- Theatrical release poster
- Directed by: Alain Berbérian
- Screenplay by: Christian Clavier Michel Delgado
- Based on: The Corsican File by René Pétillon
- Produced by: Alain Goldman Catherine Morisse
- Starring: Christian Clavier Jean Reno Caterina Murino Didier Flamand
- Cinematography: Pascal Gennesseaux
- Edited by: Véronique Parnet
- Music by: Alexandre Desplat
- Production company: Gaumont
- Distributed by: Gaumont
- Release date: 6 October 2004;
- Country: France
- Language: French

= The Corsican File =

The Corsican File (L'Enquête Corse) is a 2004 French comedy film directed by Alain Berbérian. It is based on the comic book of the same name, one of the stories from the Jack Palmer series by René Pétillon. The film was produced by Gaumont and Legend, and written by Christian Clavier and Michel Delgado.

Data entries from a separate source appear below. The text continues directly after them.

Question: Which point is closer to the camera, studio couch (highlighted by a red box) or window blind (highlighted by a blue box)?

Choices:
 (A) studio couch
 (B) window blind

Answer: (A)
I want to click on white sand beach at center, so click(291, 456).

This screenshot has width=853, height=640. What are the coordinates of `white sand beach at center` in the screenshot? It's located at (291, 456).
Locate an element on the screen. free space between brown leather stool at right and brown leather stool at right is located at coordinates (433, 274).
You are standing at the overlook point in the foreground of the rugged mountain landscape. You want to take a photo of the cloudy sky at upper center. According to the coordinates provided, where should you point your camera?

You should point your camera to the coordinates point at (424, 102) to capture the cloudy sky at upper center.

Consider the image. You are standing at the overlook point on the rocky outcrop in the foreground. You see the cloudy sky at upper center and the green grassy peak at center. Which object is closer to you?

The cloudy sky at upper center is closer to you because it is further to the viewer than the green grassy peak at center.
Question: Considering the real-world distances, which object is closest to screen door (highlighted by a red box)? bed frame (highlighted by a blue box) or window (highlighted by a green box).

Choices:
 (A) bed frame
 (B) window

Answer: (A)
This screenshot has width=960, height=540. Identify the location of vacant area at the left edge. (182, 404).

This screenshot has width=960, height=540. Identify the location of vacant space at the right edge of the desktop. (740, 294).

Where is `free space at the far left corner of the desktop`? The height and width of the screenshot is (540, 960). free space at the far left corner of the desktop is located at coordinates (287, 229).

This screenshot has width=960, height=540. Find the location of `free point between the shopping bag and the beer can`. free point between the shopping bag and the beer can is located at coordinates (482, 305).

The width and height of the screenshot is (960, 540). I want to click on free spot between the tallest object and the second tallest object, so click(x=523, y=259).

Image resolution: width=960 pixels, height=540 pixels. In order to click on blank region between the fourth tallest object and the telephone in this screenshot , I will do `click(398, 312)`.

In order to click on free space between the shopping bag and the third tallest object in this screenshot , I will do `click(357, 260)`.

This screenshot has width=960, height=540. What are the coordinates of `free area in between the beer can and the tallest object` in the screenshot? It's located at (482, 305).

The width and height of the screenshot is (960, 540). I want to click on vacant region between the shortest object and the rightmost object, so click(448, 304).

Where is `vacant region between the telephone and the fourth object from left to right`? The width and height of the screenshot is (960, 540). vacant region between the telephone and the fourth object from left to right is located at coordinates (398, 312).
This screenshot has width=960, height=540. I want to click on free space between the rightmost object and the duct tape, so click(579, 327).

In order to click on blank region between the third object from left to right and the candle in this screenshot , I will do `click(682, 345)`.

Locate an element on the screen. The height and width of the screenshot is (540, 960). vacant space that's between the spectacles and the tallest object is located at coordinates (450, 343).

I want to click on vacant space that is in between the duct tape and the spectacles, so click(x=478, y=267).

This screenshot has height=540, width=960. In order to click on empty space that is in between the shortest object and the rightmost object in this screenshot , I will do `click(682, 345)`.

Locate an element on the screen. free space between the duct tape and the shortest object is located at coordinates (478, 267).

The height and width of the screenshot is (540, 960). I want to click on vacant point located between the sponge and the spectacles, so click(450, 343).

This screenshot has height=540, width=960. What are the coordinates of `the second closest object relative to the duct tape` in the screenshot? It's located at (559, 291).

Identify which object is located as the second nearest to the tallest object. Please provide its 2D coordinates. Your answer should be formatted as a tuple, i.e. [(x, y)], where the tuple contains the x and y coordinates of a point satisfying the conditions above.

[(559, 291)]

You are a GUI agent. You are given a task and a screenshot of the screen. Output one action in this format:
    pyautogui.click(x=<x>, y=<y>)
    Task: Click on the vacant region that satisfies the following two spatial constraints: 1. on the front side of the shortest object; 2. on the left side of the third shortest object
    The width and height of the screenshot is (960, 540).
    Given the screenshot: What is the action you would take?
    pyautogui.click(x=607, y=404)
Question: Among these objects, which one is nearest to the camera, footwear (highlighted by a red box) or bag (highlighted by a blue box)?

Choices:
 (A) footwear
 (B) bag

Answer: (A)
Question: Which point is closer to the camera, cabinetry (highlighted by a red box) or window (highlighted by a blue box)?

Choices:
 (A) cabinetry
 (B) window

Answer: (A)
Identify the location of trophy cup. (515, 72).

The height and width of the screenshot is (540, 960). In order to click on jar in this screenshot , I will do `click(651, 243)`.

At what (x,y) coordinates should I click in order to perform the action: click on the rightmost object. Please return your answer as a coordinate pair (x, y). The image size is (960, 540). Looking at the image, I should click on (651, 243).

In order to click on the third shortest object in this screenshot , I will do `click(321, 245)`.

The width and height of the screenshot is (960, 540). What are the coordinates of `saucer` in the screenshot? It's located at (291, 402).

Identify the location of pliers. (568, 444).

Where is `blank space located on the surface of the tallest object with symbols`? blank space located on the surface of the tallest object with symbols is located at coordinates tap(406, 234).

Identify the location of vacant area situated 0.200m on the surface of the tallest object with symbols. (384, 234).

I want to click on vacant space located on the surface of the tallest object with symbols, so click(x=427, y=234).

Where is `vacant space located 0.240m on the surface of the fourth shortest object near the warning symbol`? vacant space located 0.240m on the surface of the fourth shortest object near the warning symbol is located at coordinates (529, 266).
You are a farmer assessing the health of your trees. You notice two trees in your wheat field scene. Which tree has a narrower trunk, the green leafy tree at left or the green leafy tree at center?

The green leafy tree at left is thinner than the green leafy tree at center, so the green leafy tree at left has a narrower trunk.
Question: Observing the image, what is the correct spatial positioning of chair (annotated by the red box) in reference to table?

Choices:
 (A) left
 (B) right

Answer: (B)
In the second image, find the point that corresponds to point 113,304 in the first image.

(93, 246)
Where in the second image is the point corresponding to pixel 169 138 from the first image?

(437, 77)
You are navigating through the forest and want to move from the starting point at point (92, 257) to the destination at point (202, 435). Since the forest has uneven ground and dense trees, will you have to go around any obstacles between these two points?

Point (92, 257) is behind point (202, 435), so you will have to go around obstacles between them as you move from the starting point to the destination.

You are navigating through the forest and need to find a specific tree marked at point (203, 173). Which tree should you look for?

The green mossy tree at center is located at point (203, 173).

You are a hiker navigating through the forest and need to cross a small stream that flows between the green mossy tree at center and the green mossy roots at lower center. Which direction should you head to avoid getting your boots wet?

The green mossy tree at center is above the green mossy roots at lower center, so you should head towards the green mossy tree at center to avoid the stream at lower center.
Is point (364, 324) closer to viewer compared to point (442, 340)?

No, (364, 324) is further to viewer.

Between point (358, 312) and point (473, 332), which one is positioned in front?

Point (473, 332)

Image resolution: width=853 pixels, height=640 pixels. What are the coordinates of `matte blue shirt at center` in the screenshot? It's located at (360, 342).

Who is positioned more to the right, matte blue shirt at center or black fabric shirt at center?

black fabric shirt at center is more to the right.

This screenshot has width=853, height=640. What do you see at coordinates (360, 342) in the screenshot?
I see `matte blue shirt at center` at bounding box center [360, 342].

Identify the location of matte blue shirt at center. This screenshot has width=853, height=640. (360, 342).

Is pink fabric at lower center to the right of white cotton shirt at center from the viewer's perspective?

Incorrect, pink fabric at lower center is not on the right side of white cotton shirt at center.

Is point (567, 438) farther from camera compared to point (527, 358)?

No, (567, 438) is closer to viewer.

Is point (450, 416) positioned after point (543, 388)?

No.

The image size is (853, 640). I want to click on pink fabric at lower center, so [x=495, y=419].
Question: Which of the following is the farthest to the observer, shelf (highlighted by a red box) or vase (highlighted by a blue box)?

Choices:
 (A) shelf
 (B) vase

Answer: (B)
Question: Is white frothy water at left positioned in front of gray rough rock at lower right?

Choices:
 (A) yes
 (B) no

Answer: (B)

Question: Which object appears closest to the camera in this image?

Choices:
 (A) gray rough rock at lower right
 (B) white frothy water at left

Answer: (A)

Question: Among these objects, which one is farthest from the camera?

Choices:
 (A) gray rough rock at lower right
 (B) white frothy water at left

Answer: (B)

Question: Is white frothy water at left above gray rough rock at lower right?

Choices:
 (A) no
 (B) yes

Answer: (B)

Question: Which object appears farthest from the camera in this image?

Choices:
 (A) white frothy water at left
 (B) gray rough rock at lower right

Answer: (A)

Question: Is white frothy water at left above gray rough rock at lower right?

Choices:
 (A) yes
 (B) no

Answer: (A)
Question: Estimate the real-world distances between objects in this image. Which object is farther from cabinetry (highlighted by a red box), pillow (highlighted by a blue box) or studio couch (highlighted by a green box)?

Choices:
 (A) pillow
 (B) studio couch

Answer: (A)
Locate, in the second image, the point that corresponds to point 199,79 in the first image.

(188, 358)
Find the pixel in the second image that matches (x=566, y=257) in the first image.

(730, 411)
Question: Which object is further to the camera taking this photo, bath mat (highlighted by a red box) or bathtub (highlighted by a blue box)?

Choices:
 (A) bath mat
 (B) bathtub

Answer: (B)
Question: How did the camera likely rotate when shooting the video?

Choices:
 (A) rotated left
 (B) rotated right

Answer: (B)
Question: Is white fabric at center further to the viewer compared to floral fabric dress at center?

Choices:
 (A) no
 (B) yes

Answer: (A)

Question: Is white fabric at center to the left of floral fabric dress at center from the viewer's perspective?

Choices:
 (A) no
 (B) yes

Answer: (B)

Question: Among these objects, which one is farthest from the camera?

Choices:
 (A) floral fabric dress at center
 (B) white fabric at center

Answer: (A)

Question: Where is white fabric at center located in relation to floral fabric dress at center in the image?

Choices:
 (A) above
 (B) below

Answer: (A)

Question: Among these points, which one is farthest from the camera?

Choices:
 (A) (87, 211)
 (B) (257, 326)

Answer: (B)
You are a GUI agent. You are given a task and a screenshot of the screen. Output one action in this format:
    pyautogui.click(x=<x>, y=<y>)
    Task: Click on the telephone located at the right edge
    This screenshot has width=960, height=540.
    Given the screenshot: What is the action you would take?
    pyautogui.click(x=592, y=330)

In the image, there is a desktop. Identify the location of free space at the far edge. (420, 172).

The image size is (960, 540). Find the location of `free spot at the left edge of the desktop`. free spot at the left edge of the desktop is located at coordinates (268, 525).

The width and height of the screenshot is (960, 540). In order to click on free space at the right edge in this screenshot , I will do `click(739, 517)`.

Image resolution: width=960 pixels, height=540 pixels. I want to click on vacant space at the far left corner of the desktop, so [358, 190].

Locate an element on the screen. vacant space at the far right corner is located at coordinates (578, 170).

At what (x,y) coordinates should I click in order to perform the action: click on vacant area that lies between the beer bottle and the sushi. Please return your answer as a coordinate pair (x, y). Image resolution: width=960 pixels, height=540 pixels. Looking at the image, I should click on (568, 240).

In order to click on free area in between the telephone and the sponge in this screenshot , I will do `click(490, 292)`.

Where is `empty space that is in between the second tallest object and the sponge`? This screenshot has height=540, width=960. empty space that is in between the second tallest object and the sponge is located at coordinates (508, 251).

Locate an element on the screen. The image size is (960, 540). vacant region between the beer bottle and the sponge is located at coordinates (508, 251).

The story follows the escapades of private investigator Jack Palmer, a pseudonym of Rémi Francois, trying to locate a man living on the island of Corsica who is to inherit a property from a will.

==Cast==
- Christian Clavier as Rémi François / Jack Palmer
- Jean Reno as Ange Leoni
- Caterina Murino as Léa
- Didier Flamand as Dargent
- Pierre Salasca as Matéo
- Eric Fraticelli (credited as Pido) as Figoli
- Alain Maratrat as De Vlaminck
- François Orsoni as Balducci
- Nathanaël Maïni as Grappa
- Albert Dray as Le capitaine de gendarmerie
- Philippe Guerrini as Le Marseillais
- Daniel Delorme as Doumé
- Guy Cimino as Borgnoli
- Jo Fondacci as Diazep
- Tzek as Bruno

==Reception==
Nicolas Jouenne of Le Figaro said, "And you must admit that the two actors stick to their characters perfectly! Although he has not adopted the unmistakable look of Jack Palmer, Christian Clavier is shown in a relatively convincing interpretation while retaining far from his usual bidding a bit boring. Facing him, Jean Reno turns out perfect in solitary independence leader and blood, in addition to the Corsican accent!"